Exercise details —
Rewrite the rows from the line with "14:00? Give the start time." up to and including the line with "00:30 to 02:00", swapping "bottom edge" for "lower edge" and leaving everything else unchanged.

Records for this exercise —
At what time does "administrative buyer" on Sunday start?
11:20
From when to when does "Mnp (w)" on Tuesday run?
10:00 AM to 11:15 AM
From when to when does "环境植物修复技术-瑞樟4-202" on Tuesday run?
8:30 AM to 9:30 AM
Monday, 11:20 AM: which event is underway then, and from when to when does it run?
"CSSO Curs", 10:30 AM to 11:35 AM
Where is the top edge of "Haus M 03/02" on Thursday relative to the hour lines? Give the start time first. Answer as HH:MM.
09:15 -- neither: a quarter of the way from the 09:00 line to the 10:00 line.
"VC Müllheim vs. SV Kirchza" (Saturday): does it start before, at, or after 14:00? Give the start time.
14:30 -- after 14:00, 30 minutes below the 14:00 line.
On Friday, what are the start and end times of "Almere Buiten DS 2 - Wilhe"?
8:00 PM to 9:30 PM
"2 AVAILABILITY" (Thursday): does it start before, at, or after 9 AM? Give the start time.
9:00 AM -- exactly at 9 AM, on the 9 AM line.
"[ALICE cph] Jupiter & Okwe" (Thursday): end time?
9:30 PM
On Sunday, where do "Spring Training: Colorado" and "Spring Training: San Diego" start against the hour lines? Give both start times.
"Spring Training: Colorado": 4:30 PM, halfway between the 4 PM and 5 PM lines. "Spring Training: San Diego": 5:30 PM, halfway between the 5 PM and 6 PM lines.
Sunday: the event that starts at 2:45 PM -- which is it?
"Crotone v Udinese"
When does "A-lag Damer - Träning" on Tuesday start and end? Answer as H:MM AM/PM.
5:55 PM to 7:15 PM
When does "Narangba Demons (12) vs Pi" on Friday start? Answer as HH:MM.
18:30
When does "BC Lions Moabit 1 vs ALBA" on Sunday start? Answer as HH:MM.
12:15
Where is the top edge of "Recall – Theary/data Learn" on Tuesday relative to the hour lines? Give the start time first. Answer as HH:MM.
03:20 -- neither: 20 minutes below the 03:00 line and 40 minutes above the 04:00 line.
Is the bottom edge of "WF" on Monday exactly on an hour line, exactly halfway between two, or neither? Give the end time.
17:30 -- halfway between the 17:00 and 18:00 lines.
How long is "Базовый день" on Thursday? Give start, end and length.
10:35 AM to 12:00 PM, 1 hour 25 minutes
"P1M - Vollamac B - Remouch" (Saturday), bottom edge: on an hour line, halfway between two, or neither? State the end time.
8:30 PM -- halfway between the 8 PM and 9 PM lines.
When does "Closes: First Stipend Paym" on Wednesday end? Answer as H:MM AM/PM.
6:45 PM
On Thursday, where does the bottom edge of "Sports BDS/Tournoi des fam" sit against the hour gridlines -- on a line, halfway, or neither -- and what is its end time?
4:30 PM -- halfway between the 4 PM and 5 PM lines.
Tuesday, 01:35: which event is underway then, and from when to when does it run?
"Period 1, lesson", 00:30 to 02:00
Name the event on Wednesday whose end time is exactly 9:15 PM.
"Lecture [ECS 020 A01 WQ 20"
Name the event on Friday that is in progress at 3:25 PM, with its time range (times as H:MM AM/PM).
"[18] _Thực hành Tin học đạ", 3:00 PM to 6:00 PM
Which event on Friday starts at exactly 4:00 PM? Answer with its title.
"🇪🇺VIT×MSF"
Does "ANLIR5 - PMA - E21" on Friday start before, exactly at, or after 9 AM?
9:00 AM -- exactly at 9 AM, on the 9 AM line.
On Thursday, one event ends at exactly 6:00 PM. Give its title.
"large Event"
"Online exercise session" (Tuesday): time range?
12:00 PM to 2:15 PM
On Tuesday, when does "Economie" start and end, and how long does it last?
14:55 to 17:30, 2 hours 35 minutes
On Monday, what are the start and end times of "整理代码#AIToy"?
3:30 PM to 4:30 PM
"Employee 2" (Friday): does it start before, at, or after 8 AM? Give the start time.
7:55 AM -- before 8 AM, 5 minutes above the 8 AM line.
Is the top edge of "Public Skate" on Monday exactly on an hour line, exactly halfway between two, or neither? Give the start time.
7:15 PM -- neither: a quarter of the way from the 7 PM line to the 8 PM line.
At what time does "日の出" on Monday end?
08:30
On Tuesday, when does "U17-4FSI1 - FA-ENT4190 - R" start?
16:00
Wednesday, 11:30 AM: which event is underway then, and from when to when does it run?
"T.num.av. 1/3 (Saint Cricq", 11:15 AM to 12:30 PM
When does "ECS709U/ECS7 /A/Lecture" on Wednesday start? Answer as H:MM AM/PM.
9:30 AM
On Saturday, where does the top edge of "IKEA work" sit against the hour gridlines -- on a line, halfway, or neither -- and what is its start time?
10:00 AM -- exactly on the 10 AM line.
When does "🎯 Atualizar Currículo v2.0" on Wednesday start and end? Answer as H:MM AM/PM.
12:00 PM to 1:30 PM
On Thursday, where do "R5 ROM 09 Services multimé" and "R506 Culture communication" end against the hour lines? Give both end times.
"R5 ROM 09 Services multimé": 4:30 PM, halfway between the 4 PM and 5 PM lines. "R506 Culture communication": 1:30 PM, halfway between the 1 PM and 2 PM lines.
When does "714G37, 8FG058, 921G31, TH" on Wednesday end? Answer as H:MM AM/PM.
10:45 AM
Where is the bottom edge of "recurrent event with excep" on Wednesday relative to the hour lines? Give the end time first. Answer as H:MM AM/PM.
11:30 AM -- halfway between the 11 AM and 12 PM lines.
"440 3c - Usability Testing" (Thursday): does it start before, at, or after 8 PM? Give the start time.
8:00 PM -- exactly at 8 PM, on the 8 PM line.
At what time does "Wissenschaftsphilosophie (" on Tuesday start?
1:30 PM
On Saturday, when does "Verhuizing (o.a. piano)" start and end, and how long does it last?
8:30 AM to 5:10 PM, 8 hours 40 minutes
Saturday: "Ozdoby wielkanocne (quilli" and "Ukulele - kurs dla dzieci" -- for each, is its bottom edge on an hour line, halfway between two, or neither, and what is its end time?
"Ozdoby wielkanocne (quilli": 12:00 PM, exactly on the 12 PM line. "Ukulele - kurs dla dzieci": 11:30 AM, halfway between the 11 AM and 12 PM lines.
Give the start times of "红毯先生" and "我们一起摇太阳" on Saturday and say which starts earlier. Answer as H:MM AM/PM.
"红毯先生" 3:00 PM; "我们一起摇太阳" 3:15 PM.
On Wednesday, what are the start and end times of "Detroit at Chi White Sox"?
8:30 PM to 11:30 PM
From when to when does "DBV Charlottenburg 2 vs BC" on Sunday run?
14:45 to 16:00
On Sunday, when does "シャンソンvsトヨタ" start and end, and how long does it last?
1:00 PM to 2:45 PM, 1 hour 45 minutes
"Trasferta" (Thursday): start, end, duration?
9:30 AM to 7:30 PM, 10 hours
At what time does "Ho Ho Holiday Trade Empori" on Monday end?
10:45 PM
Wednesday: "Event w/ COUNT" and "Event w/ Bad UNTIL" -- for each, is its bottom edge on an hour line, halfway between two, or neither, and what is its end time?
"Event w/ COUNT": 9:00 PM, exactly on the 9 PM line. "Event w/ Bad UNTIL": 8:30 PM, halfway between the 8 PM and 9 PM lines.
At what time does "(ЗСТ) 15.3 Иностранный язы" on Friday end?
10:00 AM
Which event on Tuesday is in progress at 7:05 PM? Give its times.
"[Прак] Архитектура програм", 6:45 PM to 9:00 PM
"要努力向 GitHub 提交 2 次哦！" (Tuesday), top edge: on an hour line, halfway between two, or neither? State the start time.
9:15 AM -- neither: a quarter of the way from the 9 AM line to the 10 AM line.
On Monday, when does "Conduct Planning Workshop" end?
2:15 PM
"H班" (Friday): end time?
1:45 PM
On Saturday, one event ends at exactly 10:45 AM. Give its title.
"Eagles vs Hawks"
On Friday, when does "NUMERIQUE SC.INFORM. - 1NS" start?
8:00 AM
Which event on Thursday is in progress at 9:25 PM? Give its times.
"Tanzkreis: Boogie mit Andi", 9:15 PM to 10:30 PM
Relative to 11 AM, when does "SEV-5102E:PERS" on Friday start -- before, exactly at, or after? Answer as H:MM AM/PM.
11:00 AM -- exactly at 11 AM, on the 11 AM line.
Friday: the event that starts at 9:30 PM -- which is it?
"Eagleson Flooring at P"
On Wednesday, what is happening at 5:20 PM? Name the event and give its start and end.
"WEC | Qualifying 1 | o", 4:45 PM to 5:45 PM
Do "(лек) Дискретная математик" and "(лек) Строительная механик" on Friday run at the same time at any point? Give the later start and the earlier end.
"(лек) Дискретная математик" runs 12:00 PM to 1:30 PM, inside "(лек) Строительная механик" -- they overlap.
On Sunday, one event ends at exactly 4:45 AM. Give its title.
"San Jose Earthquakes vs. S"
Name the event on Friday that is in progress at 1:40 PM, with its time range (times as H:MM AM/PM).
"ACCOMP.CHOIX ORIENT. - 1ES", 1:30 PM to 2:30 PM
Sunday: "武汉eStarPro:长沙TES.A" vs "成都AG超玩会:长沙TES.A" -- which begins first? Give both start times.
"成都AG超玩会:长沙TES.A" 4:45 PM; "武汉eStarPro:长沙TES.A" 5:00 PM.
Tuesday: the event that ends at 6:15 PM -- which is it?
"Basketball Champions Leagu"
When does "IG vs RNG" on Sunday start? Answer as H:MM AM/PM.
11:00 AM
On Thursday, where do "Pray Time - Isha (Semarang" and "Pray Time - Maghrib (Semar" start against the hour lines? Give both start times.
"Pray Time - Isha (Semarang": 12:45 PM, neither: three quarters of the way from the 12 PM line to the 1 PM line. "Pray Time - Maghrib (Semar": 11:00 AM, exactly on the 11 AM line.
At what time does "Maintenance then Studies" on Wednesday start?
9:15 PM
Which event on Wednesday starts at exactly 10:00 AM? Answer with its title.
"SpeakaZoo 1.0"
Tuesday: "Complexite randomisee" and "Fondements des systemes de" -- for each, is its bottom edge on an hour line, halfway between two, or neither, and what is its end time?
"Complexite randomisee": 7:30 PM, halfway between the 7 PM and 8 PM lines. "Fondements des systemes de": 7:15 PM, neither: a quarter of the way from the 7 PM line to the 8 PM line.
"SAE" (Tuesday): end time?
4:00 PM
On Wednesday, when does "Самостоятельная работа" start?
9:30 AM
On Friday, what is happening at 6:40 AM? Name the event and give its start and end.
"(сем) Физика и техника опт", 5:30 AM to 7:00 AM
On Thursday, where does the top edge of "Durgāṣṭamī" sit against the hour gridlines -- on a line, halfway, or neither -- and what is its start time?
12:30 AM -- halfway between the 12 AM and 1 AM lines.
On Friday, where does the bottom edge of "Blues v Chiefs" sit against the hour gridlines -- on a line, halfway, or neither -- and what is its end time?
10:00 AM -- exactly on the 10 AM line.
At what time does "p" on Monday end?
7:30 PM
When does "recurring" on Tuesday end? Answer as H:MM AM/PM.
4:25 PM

Solution to the exercise —
"VC Müllheim vs. SV Kirchza" (Saturday): does it start before, at, or after 14:00? Give the start time.
14:30 -- after 14:00, 30 minutes below the 14:00 line.
On Friday, what are the start and end times of "Almere Buiten DS 2 - Wilhe"?
8:00 PM to 9:30 PM
"2 AVAILABILITY" (Thursday): does it start before, at, or after 9 AM? Give the start time.
9:00 AM -- exactly at 9 AM, on the 9 AM line.
"[ALICE cph] Jupiter & Okwe" (Thursday): end time?
9:30 PM
On Sunday, where do "Spring Training: Colorado" and "Spring Training: San Diego" start against the hour lines? Give both start times.
"Spring Training: Colorado": 4:30 PM, halfway between the 4 PM and 5 PM lines. "Spring Training: San Diego": 5:30 PM, halfway between the 5 PM and 6 PM lines.
Sunday: the event that starts at 2:45 PM -- which is it?
"Crotone v Udinese"
When does "A-lag Damer - Träning" on Tuesday start and end? Answer as H:MM AM/PM.
5:55 PM to 7:15 PM
When does "Narangba Demons (12) vs Pi" on Friday start? Answer as HH:MM.
18:30
When does "BC Lions Moabit 1 vs ALBA" on Sunday start? Answer as HH:MM.
12:15
Where is the top edge of "Recall – Theary/data Learn" on Tuesday relative to the hour lines? Give the start time first. Answer as HH:MM.
03:20 -- neither: 20 minutes below the 03:00 line and 40 minutes above the 04:00 line.
Is the lower edge of "WF" on Monday exactly on an hour line, exactly halfway between two, or neither? Give the end time.
17:30 -- halfway between the 17:00 and 18:00 lines.
How long is "Базовый день" on Thursday? Give start, end and length.
10:35 AM to 12:00 PM, 1 hour 25 minutes
"P1M - Vollamac B - Remouch" (Saturday), lower edge: on an hour line, halfway between two, or neither? State the end time.
8:30 PM -- halfway between the 8 PM and 9 PM lines.
When does "Closes: First Stipend Paym" on Wednesday end? Answer as H:MM AM/PM.
6:45 PM
On Thursday, where does the lower edge of "Sports BDS/Tournoi des fam" sit against the hour gridlines -- on a line, halfway, or neither -- and what is its end time?
4:30 PM -- halfway between the 4 PM and 5 PM lines.
Tuesday, 01:35: which event is underway then, and from when to when does it run?
"Period 1, lesson", 00:30 to 02:00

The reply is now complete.